El director general de Tributos, Diego Martín Abril, dejó ayer la puerta abierta a bajar el actual tipo general del impuesto de sociedades, del 30%, si siguen desapareciendo algunas de las deducciones existentes. "No se descarta", respondió Martín Abril al ser preguntado por esta posibilidad tras participar en el 33º Congreso de la organización de inspectores de Hacienda en Málaga.

La desaparición de deducciones fiscales a cambio de menores tipos fiscales parece ser una de las líneas maestras de la reforma tributaria global que debe presentar el Gobierno antes de abril, por exigencia de la Unión Europea, después de recibir el informe encargado a un grupo de expertos. Ya se han dado pasos en esta dirección (en el IRPF se ha suprimido la deducción por compra de vivienda y en el de sociedades se ha limitado la deducción por pago de intereses) y el ministro de Hacienda, Cristóbal Montoro, se ha referido repetidamente a esta línea de trabajo.

Ayer mismo, el ministro de Economía, Luis de Guindos, defendió que debe producirse "una situación equitativa" en lo referente al tipo efectivo del impuesto de sociedades entre las grandes empresas y las pymes. Así respondió De Guindos, al término del Consejo de Ministros, al ser preguntado por una posible bajada de este impuesto.

TIPOS GENERAL Y EFECTIVO El tipo general del impuesto es del 30%, aunque para las empresas más pequeñas se aplica el 25%. Tras el juego de las deducciones y las bonificaciones, el tipo efectivo medio resultante es del 18,5%, si bien para las grandes empresas se sitúa por debajo del 10% pues, en general, son quienes mayor partido extraen de las bonificaciones existentes.

En el 2011, los beneficios fiscales del impuesto de sociedades (2.514 millones) representaban el 15% de la recaudación total del impuesto (16.611 millones). En el 2014, este porcentaje bajará al 11% (2.474 millones sobre un total de 22.327), según los datos que ayer facilitó el subdirector de la Fundación de Economía Aplicada (Fedea), Ignacio Conde-Ruiz, en el congreso de los inspectores. Más de la mitad de los beneficios fiscales del impuesto se corresponde a la aplicación de tipos reducidos a determinados tipos de sociedades (1.252 millones).

Según el economista, la reforma fiscal debería pasar por "aumentar las bases impositivas" mediante la supresión de deducciones, "bajar los tipos marginales" y "aumentar la recaudación sobre el PIB". A su parecer, es "ridículo" que te graven a un tipo muy elevado para luego devolverte parte de ese dinero, puesto que se acaba generando un sistema "muy ineficiente".

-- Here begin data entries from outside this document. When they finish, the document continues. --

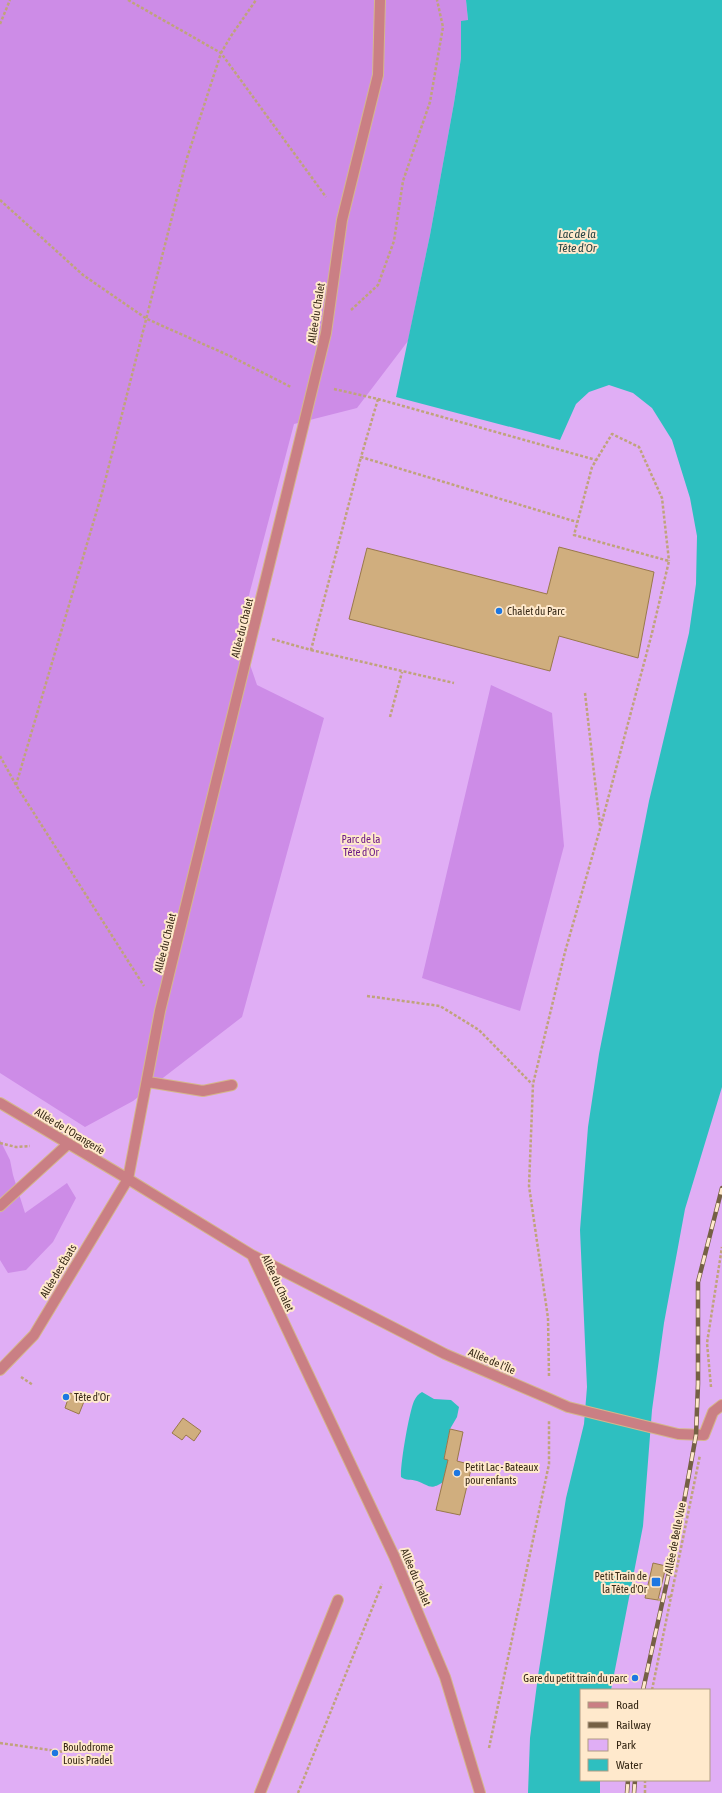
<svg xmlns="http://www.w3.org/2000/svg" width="722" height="1793" font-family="'Asap Condensed',sans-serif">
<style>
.green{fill:#e0aef5;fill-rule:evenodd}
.forest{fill:#cd8ce7}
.water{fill:#2ebfc0}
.building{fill:#d0ae7e;stroke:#99794a}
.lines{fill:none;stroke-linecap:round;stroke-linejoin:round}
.minor-casing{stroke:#d5b68b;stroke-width:12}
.path{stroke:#c0a37b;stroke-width:2.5;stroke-dasharray:3 2;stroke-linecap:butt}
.minor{stroke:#ca7f84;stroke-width:10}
.rail-casing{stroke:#756044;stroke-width:4.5}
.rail{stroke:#ffe9cc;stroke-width:3;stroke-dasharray:9;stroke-linecap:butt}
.poi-dot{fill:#1d77e1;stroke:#ffe9cc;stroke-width:1.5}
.labels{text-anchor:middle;stroke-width:4;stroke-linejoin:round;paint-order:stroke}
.street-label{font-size:11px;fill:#362815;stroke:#ffe9cc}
.poi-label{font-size:11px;fill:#362815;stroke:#ffe9cc;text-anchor:start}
.park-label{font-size:11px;fill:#6c1987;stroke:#ffe9cc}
.water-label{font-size:12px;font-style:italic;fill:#254242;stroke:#ffe9cc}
</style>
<rect width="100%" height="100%" fill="#fddaa8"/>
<path class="green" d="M0 0H722V1793H0ZM581 1690H709V1780H581Z"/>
<path class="forest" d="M0 0H466L468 21H461V58L454 103 430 235 408 341 357 408 294 424 239 633 257 685 324 718 242 1017 133 1101 85 1127 0 1073Z
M491 685 552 713 564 846 520 1011 422 978Z
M0 1140 10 1160 13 1175 25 1213 67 1183 76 1198 53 1242 26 1270 8 1273 0 1260Z"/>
<path class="water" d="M466 0H722V1087L685 1209 664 1323 652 1410 643 1526 611 1690H581V1780H600V1793H528L530 1738 538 1676 566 1498 584 1424 587 1387 580 1230 588 1127 599 1054 649 801 689 633 696 584 697 536 690 498 672 440 652 408 633 393 609 385 589 392 576 404 560 440 396 397 430 235 454 103 461 58V21L468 20Z
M422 1392 434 1399 451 1400 459 1407 457 1417 450 1429 444 1459 448 1460 443 1482C430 1491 429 1485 417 1481 411 1479 406 1481 401 1477 400 1465 409 1413 414 1401 416 1397 418 1394 422 1392Z"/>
<path class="building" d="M559 547 654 572 638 658 559 636 550 671 349 619 367 548 547 594Z
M70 1393 85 1399 79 1414 65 1408Z
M183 1418 201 1431 194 1441 186 1435 182 1440 172 1433Z
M450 1429 463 1432 457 1461 472 1465 460 1515 436 1510 448 1460 444 1459Z
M653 1563 666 1566 658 1600 645 1598Z"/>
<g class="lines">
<g class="minor-casing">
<path id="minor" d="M148 1082 203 1091 232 1085
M0 1103 128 1179 252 1255 394 1556 445 1677 480 1793
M0 1206 68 1144
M252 1255 445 1354 550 1399 568 1407 678 1434 704 1435 713 1412 722 1405
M0 1370 34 1335 128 1179 160 1011 326 333 342 220 378 75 380 0
M260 1793 338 1600"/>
</g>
<path class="path" d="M128 0 221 53 326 197
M0 24 10 0
M0 200 83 275 147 319 230 356 291 387
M351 310 378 285 394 241 403 181 430 102 443 27 437 0
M334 389 378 399 596 460
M378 399 361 457 577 522
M272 639 311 650 361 457
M311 650 454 683
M585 693 600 826
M390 717 402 672
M0 756 16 785 144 986
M16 785 102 493 187 158 221 53 231 36 256 0
M367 996 440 1006 479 1030 532 1084
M0 1143 16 1147 30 1146
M549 1376 548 1318 529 1186 533 1084 565 952 600 829 652 633 669 561 574 535 592 467 612 434 639 447 662 498 669 561
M21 1377 33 1385
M711 1387 707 1343 722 1247
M658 1600 672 1596
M652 1690 700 1455
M0 1743 64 1752
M489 1748 549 1464V1421
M298 1793 382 1584
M645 1793V1780"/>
<use href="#minor" class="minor"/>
<g class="rail-casing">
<path id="rail" d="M643 1690 682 1513 696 1435 698 1384V1282L722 1188
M627 1793 628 1780
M634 1793 635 1780"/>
</g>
<use href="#rail" class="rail"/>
</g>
<g class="poi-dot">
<circle cx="499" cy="611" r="4"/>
<circle cx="66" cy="1397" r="4"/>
<circle cx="457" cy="1473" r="4"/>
<rect x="651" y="1577" width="10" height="10" rx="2"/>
<circle cx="635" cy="1678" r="4"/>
<circle cx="55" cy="1753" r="4"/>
</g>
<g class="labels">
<g class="street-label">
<text transform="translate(316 313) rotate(-81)" y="4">Allée du Chalet</text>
<text transform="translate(242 628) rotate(-76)" y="4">Allée du Chalet</text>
<text transform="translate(165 943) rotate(-76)" y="4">Allée du Chalet</text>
<text transform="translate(70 1131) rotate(31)" y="4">Allée de l'Orangerie</text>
<text transform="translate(58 1271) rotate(-59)" y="4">Allée des Ébats</text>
<text transform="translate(278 1283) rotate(65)" y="4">Allée du Chalet</text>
<text transform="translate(492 1361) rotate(23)" y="4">Allée de l'Île</text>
<text transform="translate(675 1538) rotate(-79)" y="4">Allée de Belle Vue</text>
<text transform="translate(416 1577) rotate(67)" y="4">Allée du Chalet</text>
</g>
<g class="poi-label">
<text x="507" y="615">Chalet du Parc</text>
<text x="74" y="1401">Tête d'Or</text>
<text x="465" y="1471">Petit Lac - Bateaux<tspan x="465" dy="13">pour enfants</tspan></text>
<text x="647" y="1580" text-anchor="end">Petit Train de<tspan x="647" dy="13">la Tête d'Or</tspan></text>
<text x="627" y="1682" text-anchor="end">Gare du petit train du parc</text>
<text x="63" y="1751">Boulodrome<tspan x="63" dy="13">Louis Pradel</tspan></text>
</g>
<g class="park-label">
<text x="361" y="843">Parc de la<tspan x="361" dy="13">Tête d'Or</tspan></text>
</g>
<g class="water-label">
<text x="577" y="238">Lac de la<tspan x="577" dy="14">Tête d'Or</tspan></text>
</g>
</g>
<rect x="580" y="1689" width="130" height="92" fill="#ffe9cc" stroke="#af9c83"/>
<rect x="588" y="1702" width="20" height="6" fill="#ca7f84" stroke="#af9c83"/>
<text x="616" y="1709" font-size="12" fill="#362815">Road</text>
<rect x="588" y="1722" width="20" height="6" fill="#756044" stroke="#af9c83"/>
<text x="616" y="1729" font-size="12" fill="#362815">Railway</text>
<rect x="588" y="1739" width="20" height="12" fill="#e0aef5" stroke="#af9c83"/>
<text x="616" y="1749" font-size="12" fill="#362815">Park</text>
<rect x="588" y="1759" width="20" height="12" fill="#2ebfc0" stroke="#af9c83"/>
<text x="616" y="1769" font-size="12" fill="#362815">Water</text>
</svg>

Conde-Ruiz se refirió al IRPF como uno de los impuestos sobre la renta con los tipos más altos del mundo y que sin embargo logra menor recaudación que la media europea (el 7,4% del PIB de media en el periodo del 2007 al 2011 frente a una media del 9,2% en la UE) por efecto de las bonificaciones. "Cada deducción fiscal es el éxito de un lobi", afirmó Conde-Ruiz.

De cara a la amplia reforma fiscal que abordará el Gobierno, el colectivo de inspectores agrupado en IHE prevé presentar a finales de año un documento con propuestas que se centrarán, sobre todo, en aspectos de gestión y de lucha contra el fraude fiscal. De momento, su presidente, Ransés Pérez Boga, ha anticipado la petición de que los organismos de recaudación ejecutiva de la Agencia Tributaria y de la Tesorería General de la Seguridad Social se agrupen en uno solo para aumentar su eficacia. La propuesta fue recibida ayer con frialdad e indiferencia por el director general de la Agencia Estatal Tributaria (AEAT), Santiago Menéndez, quien participó en el congreso organizado por el colectivo de inspectores en Málaga.

MEDIDAS ANTIFRAUDE Frente a las críticas del colectivo por la insuficiencia de las medidas antifraude del Gobierno, Menéndez (en el cargo desde finales de junio) defendió los resultados obtenidos a partir de la ley antifraude, de octubre del 2012.

Según dijo, las declaraciones de bienes y derechos en el extranjero presentadas por 131.000 contribuyentes han aportado información que, de momento, han servido para solicitar información adicional a las autoridades de otros países sobre 317 contribuyentes con cuentas o patrimonio en el extranjero. Los datos de esas declaraciones serán determinantes para la selección de contribuyentes que serán sometidos a inspección.